━━ Estratto del documento ━━
Wim Kieft, nato ad Amsterdam il 12 Novembre 1962, arrivato dal parco attaccanti del Ajax e scarpa d’oro nel 1987, ora 51enne, si racconta mettendo in luce il problema che lo perseguita da anni: la droga. Diciannove anni di tossicodipendenza, un matrimonio fallito, quattro figli, e 400 mila euro di debiti con il fisco olandese, è questa la vita ad oggi di colui che ha vestito in italia le maglie di Torino e Pisa.
Debutta a soli 17 anni nell’Ajax, più di 200 reti segnate e una scarpa d’oro ottenuta, ma tutto questo è ormai un ricordo lontano: Mi sono sempre sentito inadeguato. A Parigi, mentre mi consegnavano la Scarpa d’Oro, pensavo: ecco un perdente in giacca e cravatta. Guardavo Platini e Paolo Rossi accanto a me, si muovevano disinvolti, io me la facevo sotto”.
Non che con le donne le cose andassero meglio: “La mia prima ragazza l’ho avuta solo a 19 anni, ed è poi diventata mia moglie. Il mio complesso di inferiorità scompariva solo quando bevevo. A 17 anni presi la mia prima sbronza, alla giornata di pesca con l’Ajax”.
Nella sua autobiografia Kieft ripercorre anche l’avventura in italia, e la sua prima volta con la droga: “Mia madre mi comprò un giaccone rosso. Arrivai a Pisa e c’erano 35 gradi. I primi mesi volevo scappare, al terzo anno avrei voluto rimanere in Italia in eterno, nonostante Radice mi avesse detto che dopo l’infortunio al ginocchio non sarei più tornato quello di prima. Poi mi cercò il Psv, uno squadrone, e così me ne andai”.
A carriera ormai finita invece, ecco la prima volta con la droga:“Ho provato la coca per la prima volta a 33 anni, in discoteca. Da allora ne avrò sniffata una quantità pari a mezzo milione di euro. Oggi vivo con 20 euro al giorno, se ne avessi 100 li spenderei tutti. Giro in treno e in bici, non posso permettermi un taxi. Per fortuna il lavoro, da opinionista o commentatore tv, non mi manca”.
━━━
━━ Dati registrati ━━
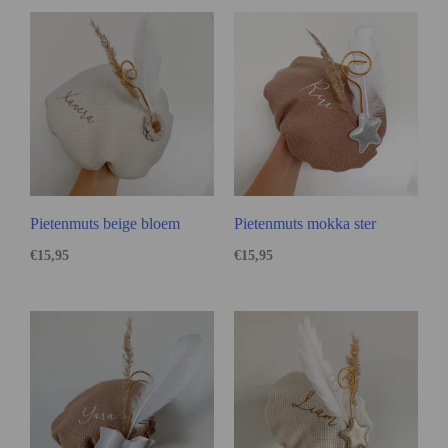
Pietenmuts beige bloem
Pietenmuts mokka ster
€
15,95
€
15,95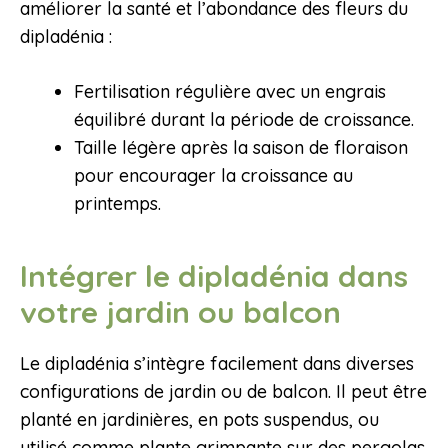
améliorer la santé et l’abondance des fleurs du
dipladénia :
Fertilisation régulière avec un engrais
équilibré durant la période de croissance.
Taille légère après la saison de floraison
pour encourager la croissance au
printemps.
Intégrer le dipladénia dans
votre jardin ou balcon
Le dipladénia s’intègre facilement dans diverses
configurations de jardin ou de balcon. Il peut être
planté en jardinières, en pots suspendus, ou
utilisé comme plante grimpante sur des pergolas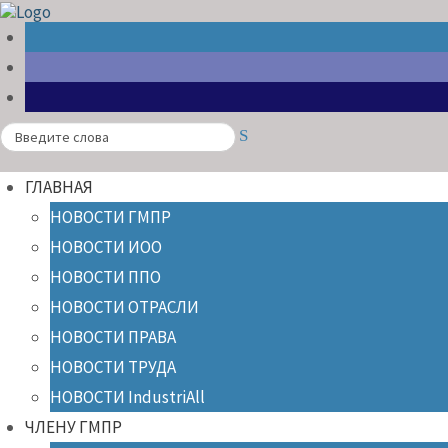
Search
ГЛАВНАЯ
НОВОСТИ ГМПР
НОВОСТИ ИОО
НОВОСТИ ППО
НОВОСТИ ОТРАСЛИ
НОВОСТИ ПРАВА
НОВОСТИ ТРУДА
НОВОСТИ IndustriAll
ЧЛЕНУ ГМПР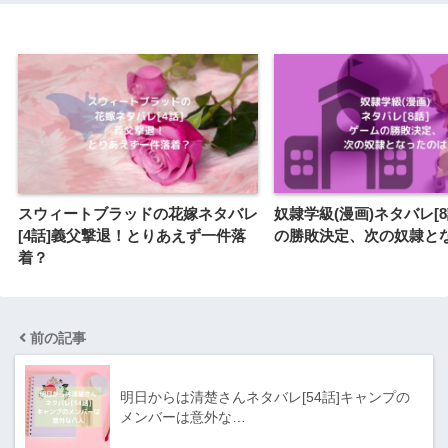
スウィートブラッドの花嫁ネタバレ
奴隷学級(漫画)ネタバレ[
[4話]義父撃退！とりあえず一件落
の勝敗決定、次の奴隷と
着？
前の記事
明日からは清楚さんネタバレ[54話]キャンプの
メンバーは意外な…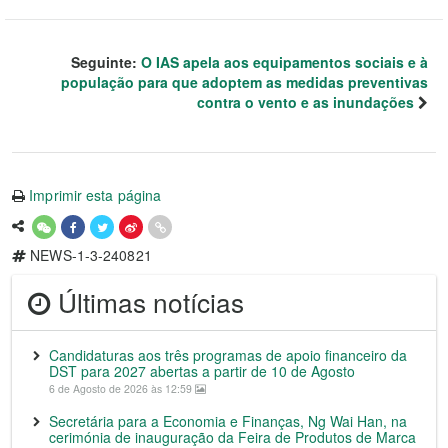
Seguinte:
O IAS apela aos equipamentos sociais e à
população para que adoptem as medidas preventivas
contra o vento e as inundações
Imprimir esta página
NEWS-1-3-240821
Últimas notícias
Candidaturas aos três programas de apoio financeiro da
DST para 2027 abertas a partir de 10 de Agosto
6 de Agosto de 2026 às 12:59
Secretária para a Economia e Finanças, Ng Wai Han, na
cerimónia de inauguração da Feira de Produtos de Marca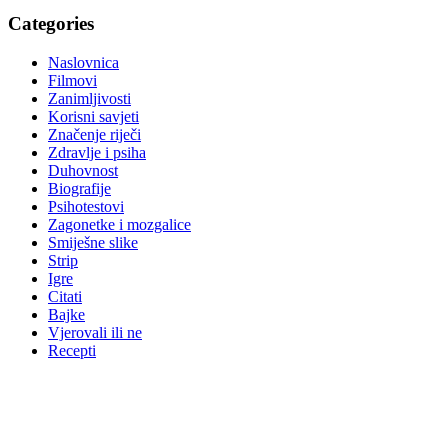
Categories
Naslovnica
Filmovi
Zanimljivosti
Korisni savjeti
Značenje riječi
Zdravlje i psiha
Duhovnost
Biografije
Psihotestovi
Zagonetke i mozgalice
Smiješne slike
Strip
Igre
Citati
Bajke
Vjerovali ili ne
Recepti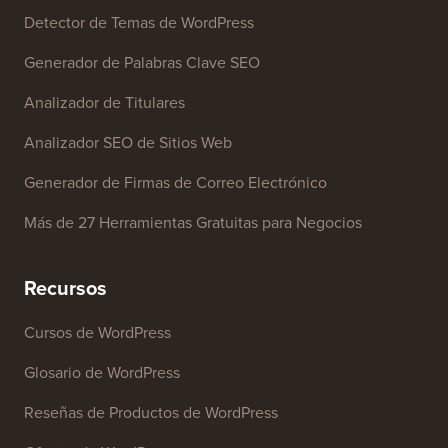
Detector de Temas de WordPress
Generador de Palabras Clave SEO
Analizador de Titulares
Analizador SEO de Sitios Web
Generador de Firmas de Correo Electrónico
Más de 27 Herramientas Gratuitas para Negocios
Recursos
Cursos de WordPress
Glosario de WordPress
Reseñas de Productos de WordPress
━━━
━━ Dati registrati ━━
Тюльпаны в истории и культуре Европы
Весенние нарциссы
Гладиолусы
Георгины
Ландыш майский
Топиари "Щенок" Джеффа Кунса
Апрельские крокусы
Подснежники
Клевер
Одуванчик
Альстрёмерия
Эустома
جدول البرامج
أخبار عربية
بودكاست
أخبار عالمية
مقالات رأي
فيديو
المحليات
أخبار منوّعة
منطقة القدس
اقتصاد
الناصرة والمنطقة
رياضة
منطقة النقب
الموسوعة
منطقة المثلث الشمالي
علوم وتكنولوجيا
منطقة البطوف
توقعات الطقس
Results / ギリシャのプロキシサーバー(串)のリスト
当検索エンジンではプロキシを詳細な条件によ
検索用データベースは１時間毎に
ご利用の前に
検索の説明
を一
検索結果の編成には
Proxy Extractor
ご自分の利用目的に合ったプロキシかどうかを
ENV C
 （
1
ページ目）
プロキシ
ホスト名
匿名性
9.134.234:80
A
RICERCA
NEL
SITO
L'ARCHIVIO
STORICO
━━━
--- Da fare ---
1. Secondo l'estratto su Wim Kieft, a che età ha provato la cocaina per la prima volta?
2. In base all'estratto su Wim Kieft, spiega perché oggi si sposta in treno e in bicicletta.
3. Ricopia dall'estratto su Wim Kieft tutto il testo che va da "Wim Kieft, nato" fino a "Torino e Pisa." compreso.
Le voci registrate non servono per svolgere il lavoro.

--- Risposte alle attività ---
1. A 33 anni, in discoteca.

2. Kieft si sposta in treno e in bicicletta perché non può permettersi un taxi. Racconta infatti di vivere con 20 euro al giorno.

3.
Wim Kieft, nato ad Amsterdam il 12 Novembre 1962, arrivato dal parco attaccanti del Ajax e scarpa d’oro nel 1987, ora 51enne, si racconta mettendo in luce il problema che lo perseguita da anni: la droga. Diciannove anni di tossicodipendenza, un matrimonio fallito, quattro figli, e 400 mila euro di debiti con il fisco olandese, è questa la vita ad oggi di colui che ha vestito in italia le maglie di Torino e Pisa.